The first Encounters Festival animation programme focused on politics, conflict and cultural identity. Amongst the short animations were a number of works of fiction which directly satirise world affairs and political systems. Others made unambiguous references to hot topics like North Korea. In terms of documentary approaches, four films stood out for me:

Having completed the AniDox:Lab under Uri and Michelle Kranot’s tutorage, I feel compelled to support the notion that their experimental film, ‘How Long, Too Long’, is a documentary. The animation conveys a loosely structured message of tolerance through appropriated historical footage and symbolic imagery. Each live action scene is manipulated though their highly distinctive paint on paper rotoscoping technique. The scenes are contextualised by the immortal words of Dr. Martin Luther King Jr. whose voice has come to symbolise tolerance. This film developed out of a collaboration with live action director Erik Gandini. His film ‘Cosmopolitanism’ (2015) on Vimeo is a more conventional documentary short which addresses similar subject matter and shares some of the animated scenes.
Click here to watch the ‘How Long, Too Long‘ trailer
While thinking about how to categorise this film I was reminded that Uri had said animators often dismiss his and Michelle’s recent films as not real animation; while the structure and form of their films are lyrical enough for documentarians question their authority as a documentaries.

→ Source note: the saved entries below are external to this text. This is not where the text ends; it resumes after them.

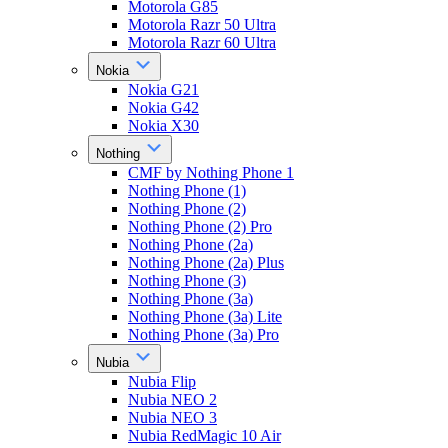
Motorola G85
Motorola Razr 50 Ultra
Motorola Razr 60 Ultra
Nokia
Nokia G21
Nokia G42
Nokia X30
Nothing
CMF by Nothing Phone 1
Nothing Phone (1)
Nothing Phone (2)
Nothing Phone (2) Pro
Nothing Phone (2a)
Nothing Phone (2a) Plus
Nothing Phone (3)
Nothing Phone (3a)
Nothing Phone (3a) Lite
Nothing Phone (3a) Pro
Nubia
Nubia Flip
Nubia NEO 2
Nubia NEO 3
Nubia RedMagic 10 Air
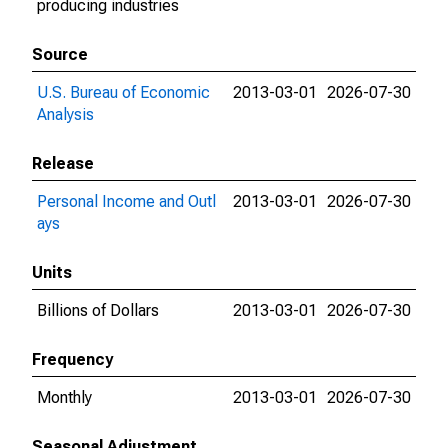
producing industries
Source
U.S. Bureau of Economic
2013-03-01
2026-07-30
Analysis
Release
Personal Income and Outl
2013-03-01
2026-07-30
ays
Units
Billions of Dollars
2013-03-01
2026-07-30
Frequency
Monthly
2013-03-01
2026-07-30
Seasonal Adjustment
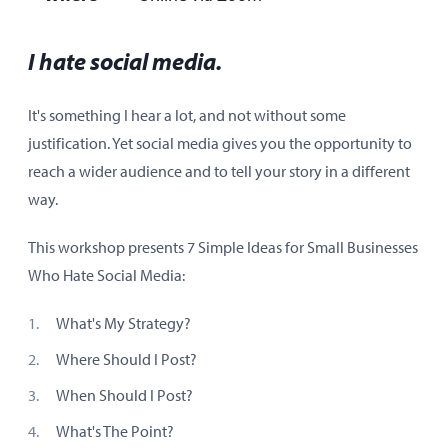
I hate social media.
It's something I hear a lot, and not without some
justification. Yet social media gives you the opportunity to
reach a wider audience and to tell your story in a different
way.
This workshop presents 7 Simple Ideas for Small Businesses
Who Hate Social Media:
What's My Strategy?
Where Should I Post?
When Should I Post?
What's The Point?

However you might choose to define this short, Michelle and Uri’s contribution to animated documentary as educators is invaluable.

‘City of Roses’, directed by Andrew Kavanagh, mixes live action and animation to distinguish between recent history in Ireland and 1930’s USA. A young boy discovers an abandoned suitcase filled with letters home, written by an Irish emigrant.
These written documents both form both the basis of the narrative, and litter the aesthetic of the film. While the animated sequences are clearly an earnest attempt to represent historical documents, it is hard to know how literally one should read the live action scenes.

‘A Terrible Hullabaloo’ was commissioned to commemorate the 100 year anniversary of the Easter Uprising. In 1916, while the United Kingdom was distracted by war in Europe, Irish republicans rose up in an attempt to end British sovereignty. This film depicts a first hand account given by a fourteen-year-old patriot who found himself garrisoned in a biscuit factory during one of the most deadly weeks in Irish history.
Director, Ben O’Connor, initially conceived a stop motion animation but the sensitive historical deadline forced his production team to adopt live action puppetry. One of the more distinctive aesthetic choices was to composite human eyes onto the puppets. The uncanny effect some how makes the film both more and less realistic. O’Connor remarked in a Q&A session after the screening, that he considers the film a documentary because he made every attempt to remain faithful to the historic subject matter. Vinny Byrne’s testimony was recorded in 1980 for the documentary ‘Ireland: a television history’. While this is most certainly a documentary, it is fair to argue that this should not be considered an animated film. The vast majority of the footage is not created frame-by-frame or interpolated; instead puppets are filmed moving in real time, as are the digitally imposed eyes.

The final film on the Weight of Humanity programme was ‘Tough’, directed by Jennifer Zheng. This student film, from Kingston University’s Illustration and Animation undergraduate degree, explores the film-maker’s relationship with her mother and her own dual national identity. Zheng adopts a bold colour palette and traditional Chinese imagery while confronting difficult personal and political truths.
In the same Q&A session Jennifer declared her own problematic feelings about categorising this film as a documentary. She considers her audio interview as authentic documentation, but the animated action was entirely invented and features unrealistic or devised scenes. I would argue an artist’s interpretation of a conversation is just as valid and perhaps more meaningful than a ‘talking heads’ shot. Zheng, however, prefers the term “docu-fiction”.
Encounters is an international animation and short film festival basted in Bristol, UK. It is running from the 20th to 25th September 2016.